“With a common disorder that causes a lot of impairment of quality of life and that has simple, inexpensive, straightforward kinds of treatment, I think screening is called for,” he added.
Whatever the final task force recommendation, the discussion of anxiety in older people highlights a prevalent but often overlooked mental health concern. “A lot of these cases fly under the radar,” Dr. Andreescu said.
That may reflect the way symptoms of anxiety can differ among older people, whose primary care doctors often lack the training to recognize mental health disorders. In addition to severe worry, seniors often experience insomnia or irritability; they may develop a fear of falling, engage in hoarding or complain of physical discomforts like muscle tension, a choking sensation, dizziness or shakiness.
But underdiagnosis also stems from older patients’ reluctance to ascribe their problems to psychological issues. “Some resent a label of ‘anxious,’” Dr. Andreescu said. “They’d rather call it ‘high stress,’ something that doesn’t indicate psychological weakness.”

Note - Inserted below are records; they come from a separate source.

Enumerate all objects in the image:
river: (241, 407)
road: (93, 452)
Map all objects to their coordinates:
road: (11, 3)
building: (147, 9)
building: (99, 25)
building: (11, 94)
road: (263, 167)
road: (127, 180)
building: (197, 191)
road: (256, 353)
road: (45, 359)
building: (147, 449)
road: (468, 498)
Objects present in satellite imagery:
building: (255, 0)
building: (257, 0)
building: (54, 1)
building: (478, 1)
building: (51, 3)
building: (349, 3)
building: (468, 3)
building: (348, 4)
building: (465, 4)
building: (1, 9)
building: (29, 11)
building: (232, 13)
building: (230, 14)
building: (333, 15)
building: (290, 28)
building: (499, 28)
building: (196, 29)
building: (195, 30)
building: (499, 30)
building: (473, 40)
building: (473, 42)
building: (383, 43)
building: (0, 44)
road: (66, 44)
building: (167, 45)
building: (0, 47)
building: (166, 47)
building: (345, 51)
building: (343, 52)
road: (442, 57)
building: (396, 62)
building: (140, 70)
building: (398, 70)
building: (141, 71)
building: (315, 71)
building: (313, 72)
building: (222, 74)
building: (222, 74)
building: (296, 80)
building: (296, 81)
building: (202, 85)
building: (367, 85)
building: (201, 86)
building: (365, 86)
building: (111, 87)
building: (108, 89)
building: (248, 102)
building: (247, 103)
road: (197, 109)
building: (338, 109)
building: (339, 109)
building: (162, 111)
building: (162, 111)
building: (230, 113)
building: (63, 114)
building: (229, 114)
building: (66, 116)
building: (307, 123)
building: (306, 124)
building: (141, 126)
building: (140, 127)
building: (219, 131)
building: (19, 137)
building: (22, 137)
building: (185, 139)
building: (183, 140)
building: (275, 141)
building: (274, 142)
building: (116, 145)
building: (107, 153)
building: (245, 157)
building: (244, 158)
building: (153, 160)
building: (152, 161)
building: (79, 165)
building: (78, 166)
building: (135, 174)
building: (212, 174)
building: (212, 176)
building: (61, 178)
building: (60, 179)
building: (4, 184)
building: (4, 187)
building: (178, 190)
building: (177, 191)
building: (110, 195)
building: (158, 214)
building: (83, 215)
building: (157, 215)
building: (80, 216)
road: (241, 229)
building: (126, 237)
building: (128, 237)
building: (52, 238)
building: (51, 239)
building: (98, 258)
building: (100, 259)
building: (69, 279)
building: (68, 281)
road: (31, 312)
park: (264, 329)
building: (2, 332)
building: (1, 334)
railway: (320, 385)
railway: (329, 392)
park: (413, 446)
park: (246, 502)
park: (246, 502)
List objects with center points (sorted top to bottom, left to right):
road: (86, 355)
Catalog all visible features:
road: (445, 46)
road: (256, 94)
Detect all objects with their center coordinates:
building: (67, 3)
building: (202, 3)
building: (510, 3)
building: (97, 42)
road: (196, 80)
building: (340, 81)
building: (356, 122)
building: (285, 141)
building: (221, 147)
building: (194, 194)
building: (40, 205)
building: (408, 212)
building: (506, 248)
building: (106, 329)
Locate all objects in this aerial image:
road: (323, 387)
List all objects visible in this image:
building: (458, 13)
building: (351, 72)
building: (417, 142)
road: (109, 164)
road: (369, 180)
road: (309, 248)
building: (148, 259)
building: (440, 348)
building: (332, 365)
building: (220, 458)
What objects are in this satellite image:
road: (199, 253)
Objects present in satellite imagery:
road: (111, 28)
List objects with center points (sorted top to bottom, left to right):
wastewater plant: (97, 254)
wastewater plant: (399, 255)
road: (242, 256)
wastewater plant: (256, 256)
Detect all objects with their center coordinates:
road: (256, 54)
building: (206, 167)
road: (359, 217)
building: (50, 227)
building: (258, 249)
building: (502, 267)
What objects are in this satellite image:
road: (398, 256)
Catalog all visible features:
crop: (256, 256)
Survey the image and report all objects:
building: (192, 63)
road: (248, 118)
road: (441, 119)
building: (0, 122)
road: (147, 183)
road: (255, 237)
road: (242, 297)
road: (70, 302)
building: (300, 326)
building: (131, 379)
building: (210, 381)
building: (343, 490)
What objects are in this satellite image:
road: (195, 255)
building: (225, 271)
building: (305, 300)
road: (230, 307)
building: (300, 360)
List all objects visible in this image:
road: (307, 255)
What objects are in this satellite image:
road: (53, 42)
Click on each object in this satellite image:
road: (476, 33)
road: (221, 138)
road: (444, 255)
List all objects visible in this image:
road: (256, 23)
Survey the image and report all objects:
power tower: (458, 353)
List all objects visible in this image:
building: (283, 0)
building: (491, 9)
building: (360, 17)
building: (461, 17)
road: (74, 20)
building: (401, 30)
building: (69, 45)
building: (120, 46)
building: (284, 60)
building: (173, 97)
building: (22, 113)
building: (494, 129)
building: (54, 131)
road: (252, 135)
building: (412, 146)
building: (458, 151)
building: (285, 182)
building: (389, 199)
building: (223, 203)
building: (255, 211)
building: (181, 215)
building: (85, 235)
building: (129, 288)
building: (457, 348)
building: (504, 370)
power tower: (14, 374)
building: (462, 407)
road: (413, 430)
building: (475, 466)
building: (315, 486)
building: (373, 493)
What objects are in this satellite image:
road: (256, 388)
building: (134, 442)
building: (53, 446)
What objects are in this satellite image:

And since aging involves genuine sources of fear and distress, from falls to bereavement, people may see anxiety as normal, as Ms. Tilton did.
It has serious consequences, however. “It has an impact on the health of our brains and our bodies,” Dr. Andreescu said. Studies have demonstrated connections between anxiety and cardiovascular disease, with greatly increased risks of coronary heart disease, heart failure, stroke and death. Patients with higher anxiety levels are more likely to engage in substance abuse, too.
Research also consistently shows that anxiety is linked to cognitive decline and dementia. Dr. Andreescu’s neuroimaging studies have found that “anxiety actually shrinks and ages the brain,” she said.